## PROBLEM DETAILS
Write out the data below in full, unchanged, minus the images.

## DATA TO USE

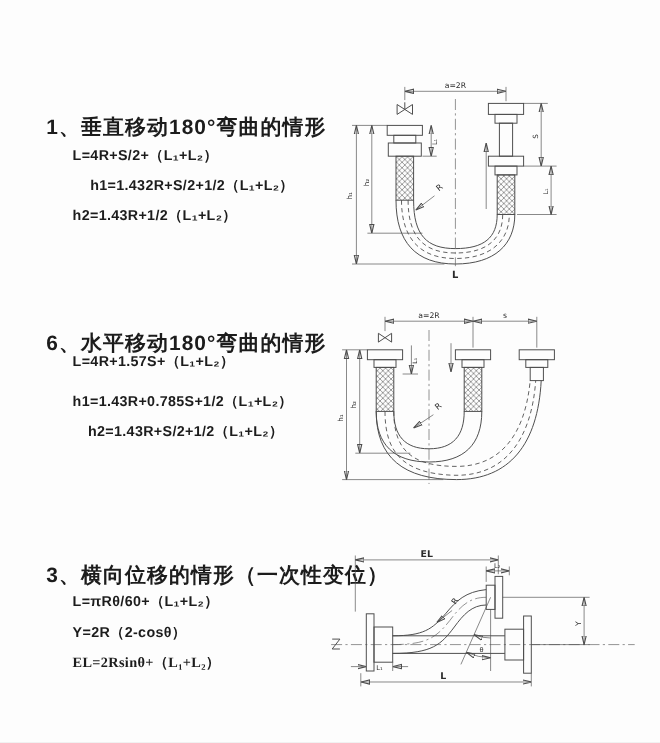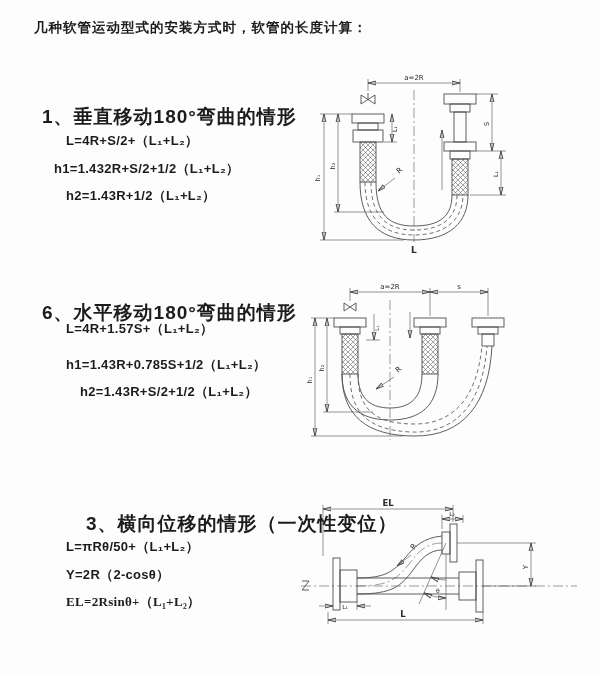--- a/index.html
+++ b/index.html
@@ -26,7 +26,6 @@
 
 <div class="page">
 
-  <div class="abs title" style="left:34px; top:20px;">几种软管运动型式的安装方式时，软管的长度计算：</div>
 
   <div>
     <div class="abs heading" style="left:42px; top:106px;">1、垂直移动180°弯曲的情形</div>

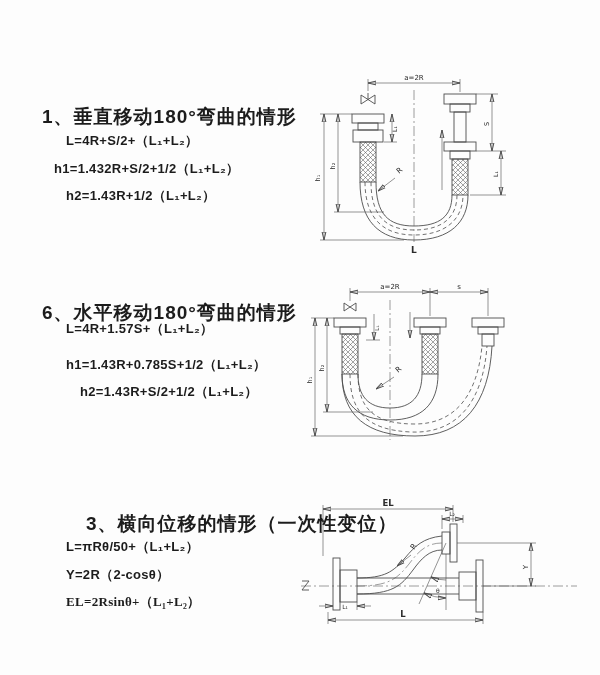--- a/index.html
+++ b/index.html
@@ -30,7 +30,7 @@
   <div>
     <div class="abs heading" style="left:42px; top:106px;">1、垂直移动180°弯曲的情形</div>
     <div class="abs formula" style="left:66px; top:134px;">L=4R+S/2+（L₁+L₂）</div>
-    <div class="abs formula" style="left:54px; top:162px;">h1=1.432R+S/2+1/2（L₁+L₂）</div>
+    <div class="abs formula" style="left:82px; top:162px;">h1=1.432R+S/2+1/2（L₁+L₂）</div>
     <div class="abs formula" style="left:66px; top:189px;">h2=1.43R+1/2（L₁+L₂）</div>
   </div>
 

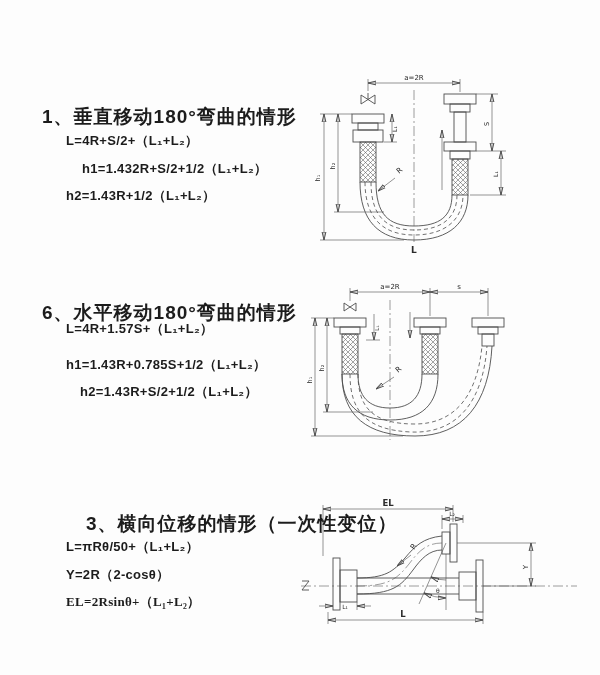--- a/index.html
+++ b/index.html
@@ -42,7 +42,7 @@
   </div>
 
   <div>
-    <div class="abs heading" style="left:42px; top:513px;margin-left:44px;">3、横向位移的情形（一次性变位）</div>
+    <div class="abs heading" style="left:42px; top:513px;">3、横向位移的情形（一次性变位）</div>
     <div class="abs formula" style="left:66px; top:540px;">L=πRθ/50+（L₁+L₂）</div>
     <div class="abs formula" style="left:66px; top:568px;">Y=2R（2-cosθ）</div>
     <div class="abs formula" style="left:66px; top:595px;font-family:Liberation Serif, serif;">EL=2Rsinθ+（L₁+L₂）</div>

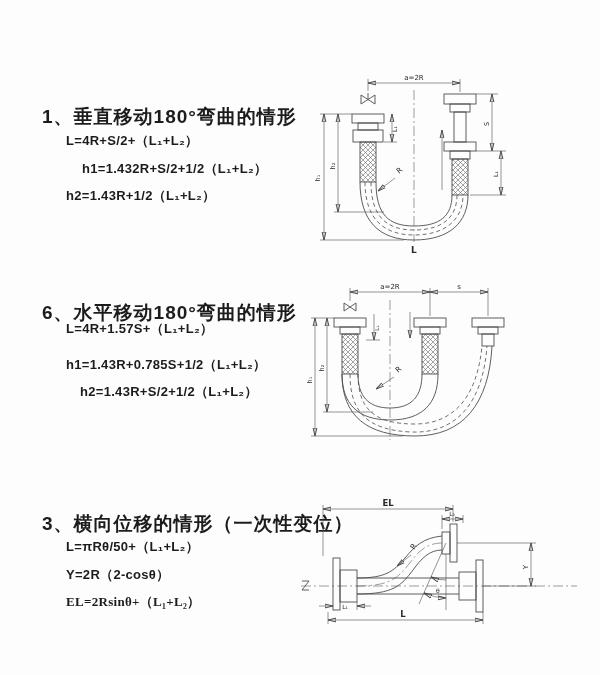--- a/index.html
+++ b/index.html
@@ -43,7 +43,7 @@
 
   <div>
     <div class="abs heading" style="left:42px; top:513px;">3、横向位移的情形（一次性变位）</div>
-    <div class="abs formula" style="left:66px; top:540px;">L=πRθ/50+（L₁+L₂）</div>
+    <div class="abs formula" style="left:66px; top:540px;">L=πRθ/60+（L₁+L₂）</div>
     <div class="abs formula" style="left:66px; top:568px;">Y=2R（2-cosθ）</div>
     <div class="abs formula" style="left:66px; top:595px;font-family:Liberation Serif, serif;">EL=2Rsinθ+（L₁+L₂）</div>
   </div>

## EXERCISE SOLUTION
--- a/index.html
+++ b/index.html
@@ -26,7 +26,6 @@
 
 <div class="page">
 
-  <div class="abs title" style="left:34px; top:20px;">几种软管运动型式的安装方式时，软管的长度计算：</div>
 
   <div>
     <div class="abs heading" style="left:42px; top:106px;">1、垂直移动180°弯曲的情形</div>

--- a/index.html
+++ b/index.html
@@ -30,7 +30,7 @@
   <div>
     <div class="abs heading" style="left:42px; top:106px;">1、垂直移动180°弯曲的情形</div>
     <div class="abs formula" style="left:66px; top:134px;">L=4R+S/2+（L₁+L₂）</div>
-    <div class="abs formula" style="left:54px; top:162px;">h1=1.432R+S/2+1/2（L₁+L₂）</div>
+    <div class="abs formula" style="left:82px; top:162px;">h1=1.432R+S/2+1/2（L₁+L₂）</div>
     <div class="abs formula" style="left:66px; top:189px;">h2=1.43R+1/2（L₁+L₂）</div>
   </div>
 

--- a/index.html
+++ b/index.html
@@ -42,7 +42,7 @@
   </div>
 
   <div>
-    <div class="abs heading" style="left:42px; top:513px;margin-left:44px;">3、横向位移的情形（一次性变位）</div>
+    <div class="abs heading" style="left:42px; top:513px;">3、横向位移的情形（一次性变位）</div>
     <div class="abs formula" style="left:66px; top:540px;">L=πRθ/50+（L₁+L₂）</div>
     <div class="abs formula" style="left:66px; top:568px;">Y=2R（2-cosθ）</div>
     <div class="abs formula" style="left:66px; top:595px;font-family:Liberation Serif, serif;">EL=2Rsinθ+（L₁+L₂）</div>

--- a/index.html
+++ b/index.html
@@ -43,7 +43,7 @@
 
   <div>
     <div class="abs heading" style="left:42px; top:513px;">3、横向位移的情形（一次性变位）</div>
-    <div class="abs formula" style="left:66px; top:540px;">L=πRθ/50+（L₁+L₂）</div>
+    <div class="abs formula" style="left:66px; top:540px;">L=πRθ/60+（L₁+L₂）</div>
     <div class="abs formula" style="left:66px; top:568px;">Y=2R（2-cosθ）</div>
     <div class="abs formula" style="left:66px; top:595px;font-family:Liberation Serif, serif;">EL=2Rsinθ+（L₁+L₂）</div>
   </div>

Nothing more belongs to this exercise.